Each record saved in the index file, whether in jsonl or pkl format, is a Python dictionary with the following structure.
{
"vector": [0.0123, -0.0456, ..., 0.0789], # List of floats representing the image embedding
"metadata": {
"path": "/path/to/your/image.jpg", # Full path to the image file
"filename": "image.jpg", # Name of the image file
"size_bytes": 123456, # Size of the file in bytes
"creation_time": "2023-10-27T10:00:00", # ISO formatted creation timestamp of the file
"modification_time": "2023-10-27T10:00:00", # ISO formatted modification timestamp of the file
"width": 1920, # Width of the image in pixels
"height": 1080, # Height of the image in pixels
"exif": { ... } # Dictionary with EXIF data extracted from the image
}
}To update an existing index with new or modified images, use the --reindex flag. The tool will compare the images on disk with the records in the source index and perform the following actions:
- New files: Images found on disk but not in the index will be processed and added.

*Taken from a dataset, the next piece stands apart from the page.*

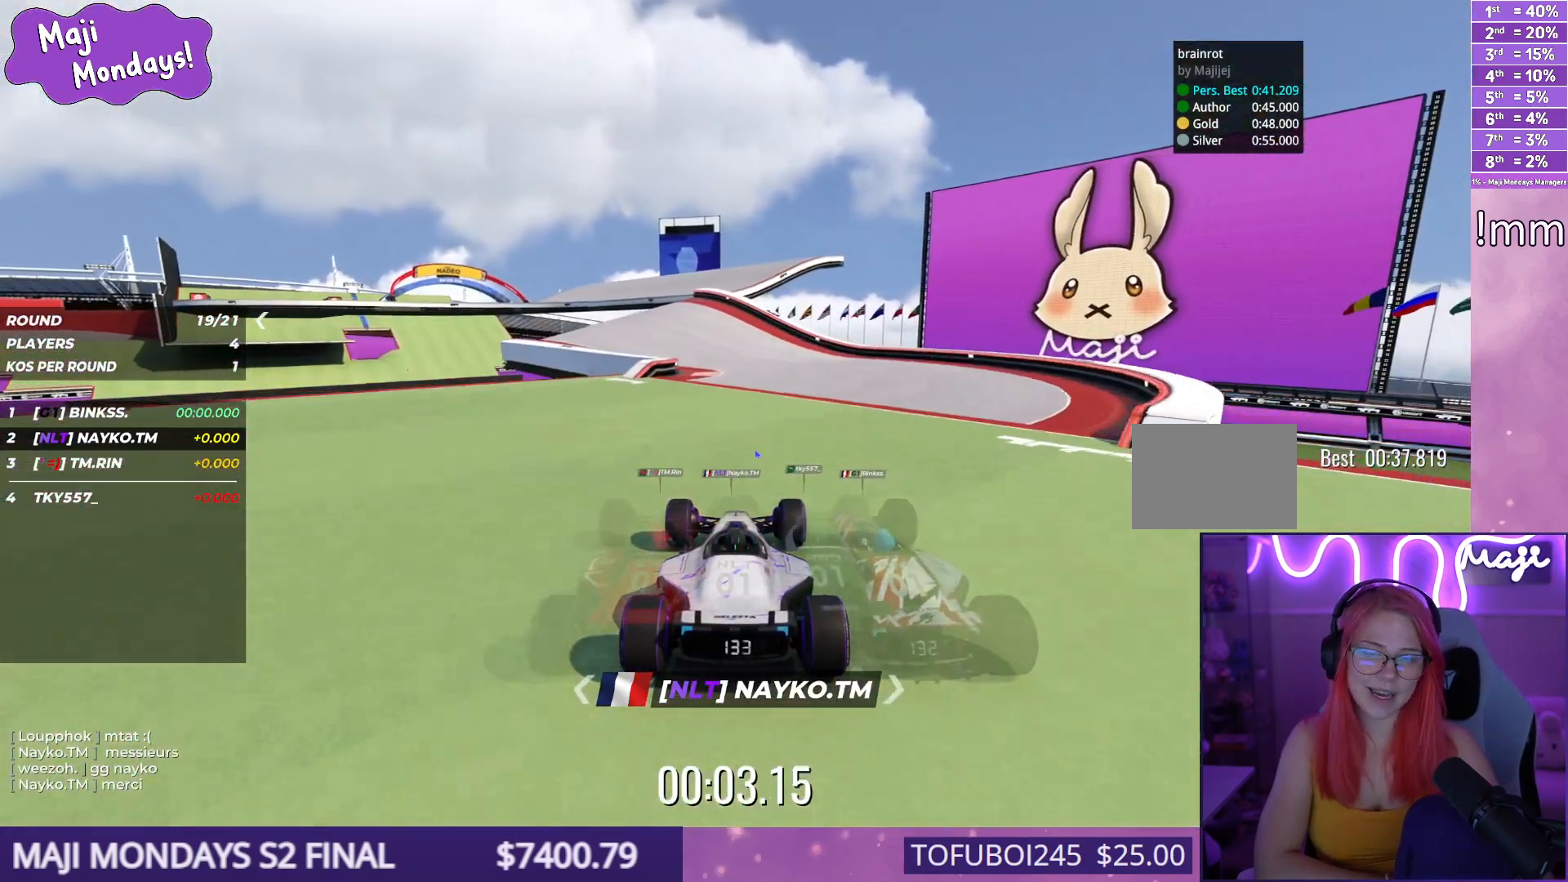
{"keys": ["up"], "events": [[350, "left", "down"], [484, "left", "up"]]}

- Modified files: Images whose modification timestamp on disk is different from the one stored in the index will be re-processed.
- Deleted files: Records in the index that no longer have a corresponding file on disk will be removed.
image-indexer -c config.yaml --reindexYou can also specify a different source index for re-indexing using --source-index.
image-indexer --reindex --source-index /path/to/old_index.jsonl -i /path/to/images -o /path/to/new_index.jsonlIf the indexing process is interrupted (e.g., due to a power outage or manual cancellation), the tool will leave a temporary file with a .tmp extension. When you run the tool again with the same configuration, it will detect this file and automatically resume the process from where it left off, ensuring that no progress is lost.
All options in the config file can be overridden via command-line arguments.
| Argument | Description | Default (from config) |
|---|---|---|
-c, --config-file |
Path to a YAML configuration file. | None |
-i, --input-dirs |
One or more directories to scan for images. | None |
-o, --output-file |
Path for the output index file. | None |
--model-name |
Hugging Face model name for vision embeddings. | google/siglip2-base-patch16-naflex |
--batch-size |
Number of images to process in a single batch. | 32 |
--device |
Device to use for processing (auto, cpu, cuda). |
auto |
--output-format |
Format for the output file (jsonl, pkl). |
jsonl |
--log-level |
Set the logging level (DEBUG, INFO, WARNING, ERROR). |
INFO |
--reindex |
Enable re-indexing mode. Only processes new or modified files. | False |
--source-index |
Path to an existing index to use as the source for re-indexing. | output_file |
This project is licensed under the MIT License. See the pyproject.toml file for details.